• It is better to exchange in local currency while using ATMs abroad.
• With foreign exchange fees, tourers usually pay more than necessary.
• A feature is now available on the TransferWise app that informs holidaymakers when tricked.
During the half term, there is a common currency trap that many families often fall for when they visit abroad. With this trap, many British tourers often part with hundreds of dollars daily.
Tourists have to contend with some ambiguous options on the screen of the ATMs in a foreign country whenever they try to make a withdrawal. These options are often so confusing that tourists eventually pay higher than they should in foreign exchange fees.
For many years, The Mail on Sunday has warned about this legitimate scam; however, no significant effort has been made to stop it.
After inserting the card into the ATM, tourists have to deal with troubling options: They have to choose between making an exchange in their foreign currency or local currency.
According to TransferWise (an online currency transfer service), the issue is really significant as it affects over 1000 clients who operate with debit cards daily. And consequently, the platform has created a feature on its app that notifies clients once they become a victim of the “legitimate scam.”

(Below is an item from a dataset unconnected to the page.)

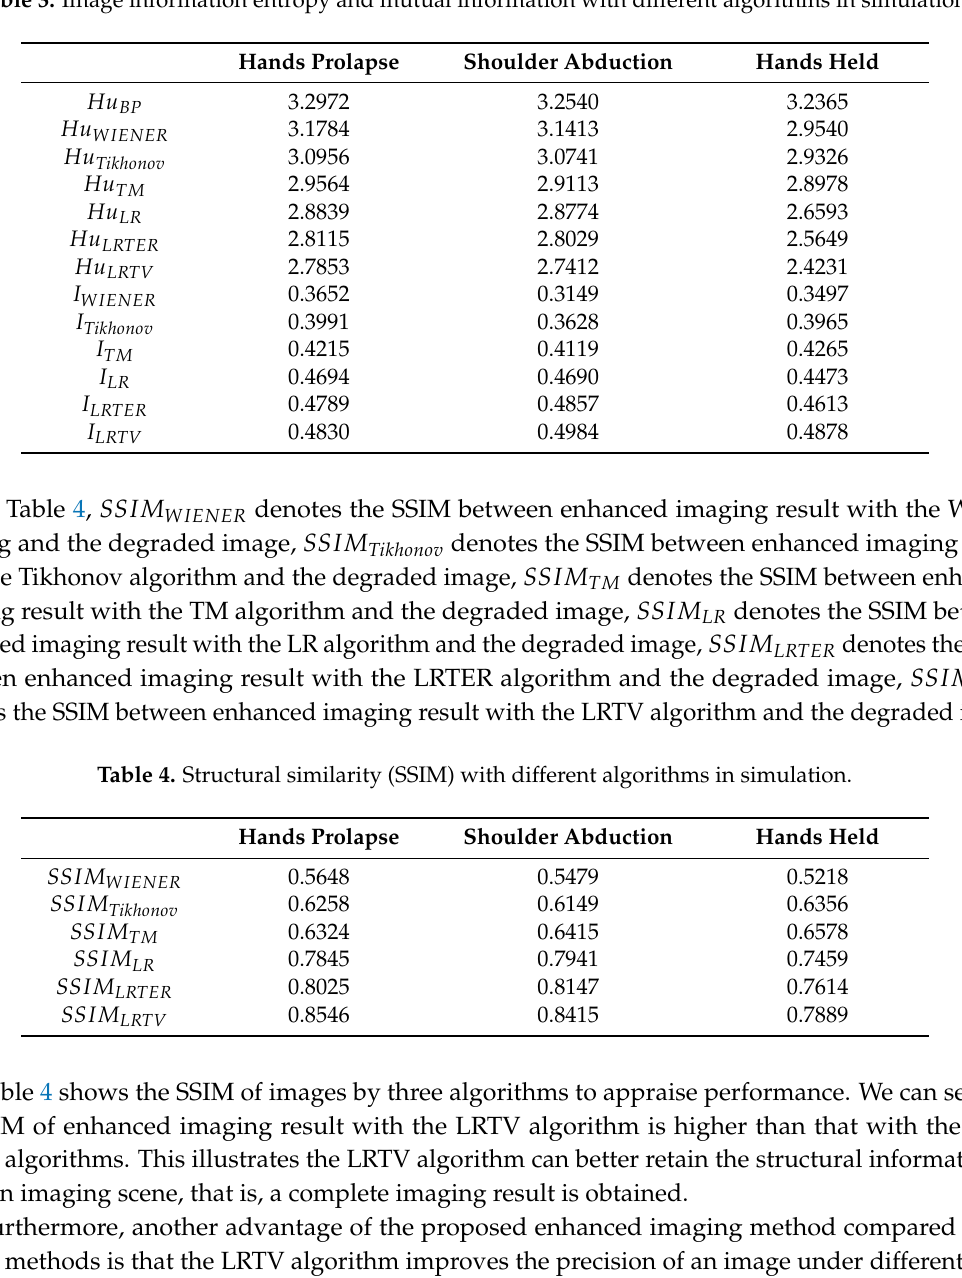
Table 3. Image information entropy and mutual information with different algorithms in simulation.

While the notification will only emerge after the action, hopefully, the card user will learn from the mistake and make a better choice in the future. Such baffling options are also available in some hotels and shops. In such cases, the best choice is to settle for the local currency. In this way, you will avoid paying double exchange charges. However, be informed that some “words” which foreign banks usually apply can make things difficult. For instance, In Spain, there are often two options on the screen: “No for Euros” or “Yes, for British Pounds.” Considering that “no” comes off as something negative and being more accustomed to your home currency, you will naturally choose “yes.”
However, selecting “yes” is not the right choice as customers usually end up paying 6 percent – even close to 12 percent – higher in conversion charges, based on research conducted by TransferWise. According to UK Finance, several British tourists abroad lose over £1million per day as a result of the supposed “dynamic currency conversion.”
Furthermore, you need to be conscious of many baffling phrases. For instance, if you are asked to choose between “continue without conversion” and “continue with conversion,” endeavour to choose the former. Also, pick “local currency” if you have to choose between “debit in your home currency” or “debit in the local currency.” Another confusing phrase is, “Let us convert the money for you (Yes or No),” simply choose “no.”
A new feature, which is developed by Kristo Kaarmann (the Chief Executive of TransferWise), notifies users with “Remember to pay in the local currency,” as well as the calculated amount that you would have saved by making the right decision. According to Kristo, since such notification doesn’t break any law or regulation, it is developed to prevent clients from getting cheated.